Bob Bytes Back Archive: 11/13/96 The Redder The Better
by Bob Fitrakis
First, the good news. Both Dennis Kucinich and Ted Strickland won their Congressional races. Make no mistake about it, these are victories by progressive Democrats against reactionary Newtonian Republicans.
Kucinich and Strickland were vilified by their right-wing opponents as “liberals,” “Communist-sympathizers,” or “godless.” In Northeast Ohio’s 10th Congressional district, Governor George Voinovich stopped in personally to denounce “the 1930s-style populism” of Kucinich. His opponent, Republican Representative Martin Hoke, portrayed Kucinich’s concern for working people and support for unionism as coming out of the “Communist Manifesto.”
Also, Hoke repeatedly red-baited Kucinich by alluding to some mysterious plot and unpaid “consulting” by Communist Party official Rick Nagin. Hoke’s retro-’50s hokeyness and McCarthyist smear tactics didn’t work. Kucinich proudly boasted of his “100 percent labor voting record” as an Ohio state senator, and reiterated his commitment to the environment and keeping a multi-state radioactive waste dump out of Ohio.
Strickland, an ordained Methodist minister, was attacked by his opponent as a godless secular humanist liberal. Among Strickland’s alleged un-Christian activity is his admitted “first priority” to provide health care insurance for 10 million U.S. children who now lack coverage.
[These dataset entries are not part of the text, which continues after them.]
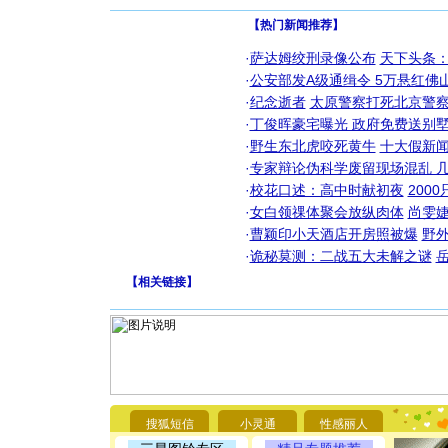
【热门新闻推荐】
·
萨达姆绞刑录像公布
天下头条
·
公安部发A级通缉令 5万悬红佛山
·
纪念逝者
太原警察打死北京警察
·
丁俊晖豪宅曝光 政府免费送别墅
·
野生东北虎咬死黄牛
十大假新
·
专家辩论伪科学废留现场混乱 几
·
校花口述：高中时献初夜
200
·
女白领祼体聚会放纵肉体
尚雯婕
·
曹颖印小天酒店开房照被爆
野
·
诡秘莫测：二战五大未解之谜
【
相关链接
】
[圣诞节]
你太多，
要平安！
[圣诞节]
搜狐短信
小灵通
性感丽人
能正大光明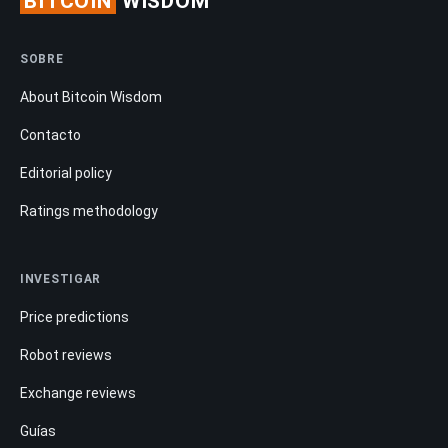
BITCOIN
WISDOM
SOBRE
About Bitcoin Wisdom
Contacto
Editorial policy
Ratings methodology
INVESTIGAR
Price predictions
Robot reviews
Exchange reviews
Guías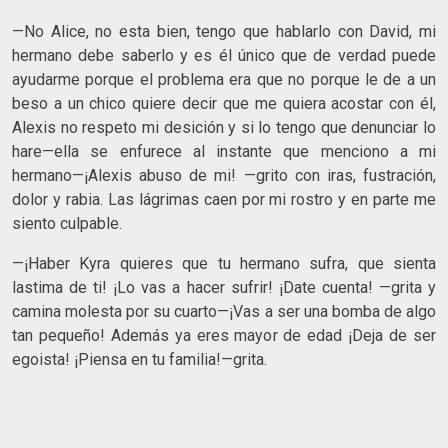
—No Alice, no esta bien, tengo que hablarlo con David, mi
hermano debe saberlo y es él único que de verdad puede
ayudarme porque el problema era que no porque le de a un
beso a un chico quiere decir que me quiera acostar con él,
Alexis no respeto mi desición y si lo tengo que denunciar lo
hare—ella se enfurece al instante que menciono a mi
hermano—¡Alexis abuso de mi! —grito con iras, fustración,
dolor y rabia. Las lágrimas caen por mi rostro y en parte me
siento culpable.
—¡Haber Kyra quieres que tu hermano sufra, que sienta
lastima de ti! ¡Lo vas a hacer sufrir! ¡Date cuenta! —grita y
camina molesta por su cuarto—¡Vas a ser una bomba de algo
tan pequeño! Además ya eres mayor de edad ¡Deja de ser
egoista! ¡Piensa en tu familia!—grita.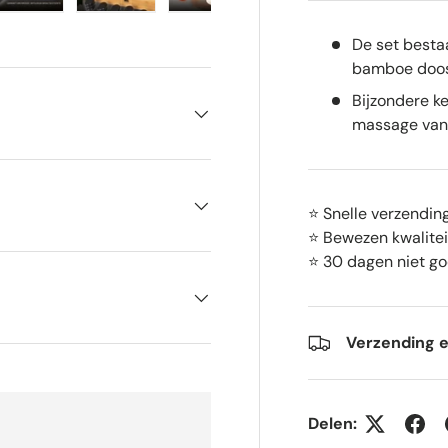
gave
gallerij-weergave
elding 4 in gallerij-weergave
Laad afbeelding 5 in gallerij-weergave
Laad afbeelding 6 in gallerij-weergave
Laad afbeelding 7 in gallerij-we
Laad afbeelding 8 in
De set besta
bamboe doos
Bijzondere k
massage van 
⭐ Snelle verzendin
⭐ Bewezen kwalite
⭐ 30 dagen niet go
Verzending e
Delen: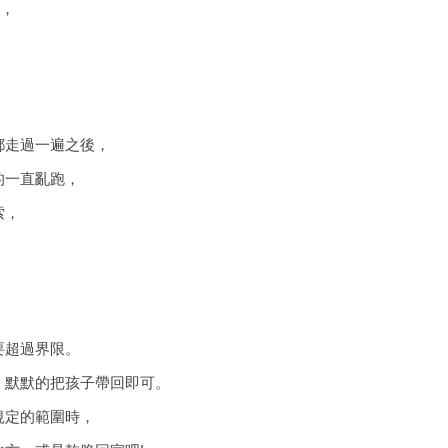
)，
都走過一遍之後，
的一直亂跑，
索，
要超過界限。
，默默的把孩子帶回即可。
規定的範圍時，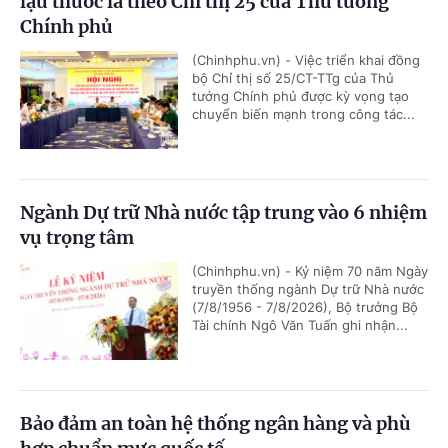
lậu thuốc lá theo Chỉ thị 25 của Thủ tướng
Chính phủ
(Chinhphu.vn) - Việc triển khai đồng
bộ Chỉ thị số 25/CT-TTg của Thủ
tướng Chính phủ được kỳ vọng tạo
chuyển biến mạnh trong công tác...
Ngành Dự trữ Nhà nước tập trung vào 6 nhiệm
vụ trọng tâm
(Chinhphu.vn) - Kỷ niệm 70 năm Ngày
truyền thống ngành Dự trữ Nhà nước
(7/8/1956 - 7/8/2026), Bộ trưởng Bộ
Tài chính Ngô Văn Tuấn ghi nhận...
Bảo đảm an toàn hệ thống ngân hàng và phù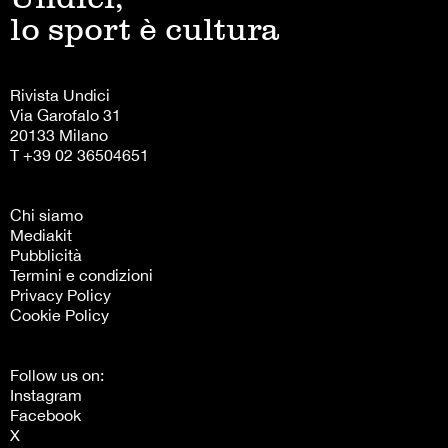
lo sport è cultura
Rivista Undici
Via Garofalo 31
20133 Milano
T +39 02 36504651
Chi siamo
Mediakit
Pubblicità
Termini e condizioni
Privacy Policy
Cookie Policy
Follow us on:
Instagram
Facebook
X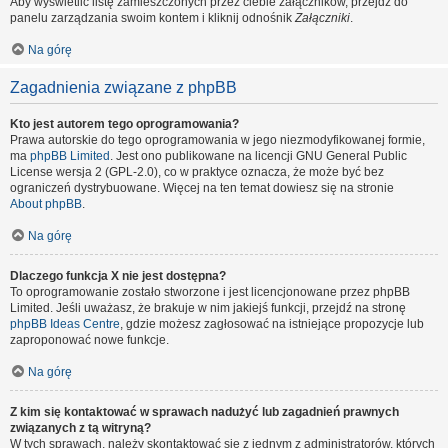
Aby wyświetlić listę zamieszczonych przez ciebie załączników, przejdź do
panelu zarządzania swoim kontem i kliknij odnośnik
Załączniki
.
Na górę
Zagadnienia związane z phpBB
Kto jest autorem tego oprogramowania?
Prawa autorskie do tego oprogramowania w jego niezmodyfikowanej formie,
ma
phpBB Limited
. Jest ono publikowane na licencji GNU General Public
License wersja 2 (GPL-2.0), co w praktyce oznacza, że może być bez
ograniczeń dystrybuowane. Więcej na ten temat dowiesz się na stronie
About phpBB
.
Na górę
Dlaczego funkcja X nie jest dostępna?
To oprogramowanie zostało stworzone i jest licencjonowane przez phpBB
Limited. Jeśli uważasz, że brakuje w nim jakiejś funkcji, przejdź na stronę
phpBB Ideas Centre
, gdzie możesz zagłosować na istniejące propozycje lub
zaproponować nowe funkcje.
Na górę
Z kim się kontaktować w sprawach nadużyć lub zagadnień prawnych
związanych z tą witryną?
W tych sprawach, należy skontaktować się z jednym z administratorów, których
Strickland also rightly pointed out that his opponent, Republican Frank Cremeans, voted both to raise taxes on the working poor by eliminating the Earned Income Tax Credit and favored allowing millionaires to move offshore to avoid taxes.
The Strickland and Cremeans races were perhaps the two most vicious Congressional races in the U.S. The choice was clear-cut: Gingrich or progressivism. The progressives won both, despite being outspent by at least 3-1.
Now the bad news. In three other key races, all involving freshman Republican representatives, the Democrats lost. In two of the races-Representative Steve Chabot of Cincinnati vs. Mark Longabaugh and Representative Steve LaTourette of Madison vs. Thomas Coyne, Jr.-much more moderate Democratic challengers were relatively easily dispatched. Both Longabaugh and Coyne refused to engage in the knockdown, drag-out reactionary-versus-progressive campaigning that brought victory to Kucinich and Strickland.
Styling themselves more as Clintonesque “New Democrats,” the candidates were soundly rejected by the voters, thus proving the old axiom: given a choice between a real Republican and near-Republican they’ll choose the real thing every time.
In the third race, State Senator Robert Burch narrowly lost to Representative Bob Ney. Burch declined to cloak himself as a New Democrat and made direct overtures to the Perot supporters. If Burch had been given money from the Democratic Party Congressional Campaign Committee or the AFL-CIO he would have won. Burch’s district was initially rated one of the 10 most winnable by a Democrat in the nation.
Instead, a couple hundred thousand dollars was wasted on Cynthia Ruccia’s pathetic and futile New Democrat, gone-a-gay-baitin’ campaign against Representative John Kasich. Her bizarre Congresswoman wannabe slamming-the-prison-cell door commercial was not only truly twisted beyond belief, but played to Kasich’s strength.
Anyway, perhaps the even more pathetic Franklin County Democratic Party can get off their “Republican-lite” binge and field some progressive candidates for a change.
Of course, there’s always the problem a la Mary Jo Kilroy that the party might field a progressive who then feels immediately obligated to run as a centrist.
Acts 2:45
Speaking of red-baiting, I had the pleasure of spending election night on WCBE doing political commentary with Ms. Republican Right-to-Life Janet Folger. Janet, with her lightning-quick mind, honed through countless hours of Rush Limbaugh agi-prop told the listeners that I was a “communist” because I believed in the “redistribution of wealth.” There’s nothing worse than a self-righteous Right-to-Life Christian who’s not familiar with the Good Book. Having spent my youth as a fire-breathing, proselytizing evangelical Christian, let me simply refer Ms. Folger to Acts, 2:45:
“Selling their possessions and goods, they gave to everyone as he had need.” And to the Sermon on the Mount, Christ’s comments to Nicodemus, virtually every prophet in the Old Testament, etc., etc.
Inquiring minds
Speaking of religious matters, the Franklin County Democrats need to convene a political inquisition. Franklin County Chairperson Denny White and his top advisers should be figuratively put on the rack and grilled on the following races: Why was Republican Probate Judge Lawrence Belskis allowed-with that ethnic name-to run unopposed? Why did you put up your best political name, Tony Celebrezze III, against Richard Metcalf, who has been elected to public office in Franklin County since the Eisenhower administration? Why didn’t Celebrezze run against the eminently odorous and highly beatable Jesse Oddi, who had never won election in Franklin County? Why didn’t Beverly Farlow get more funds? And, are you now, or have you ever been, a member of the Republican Party?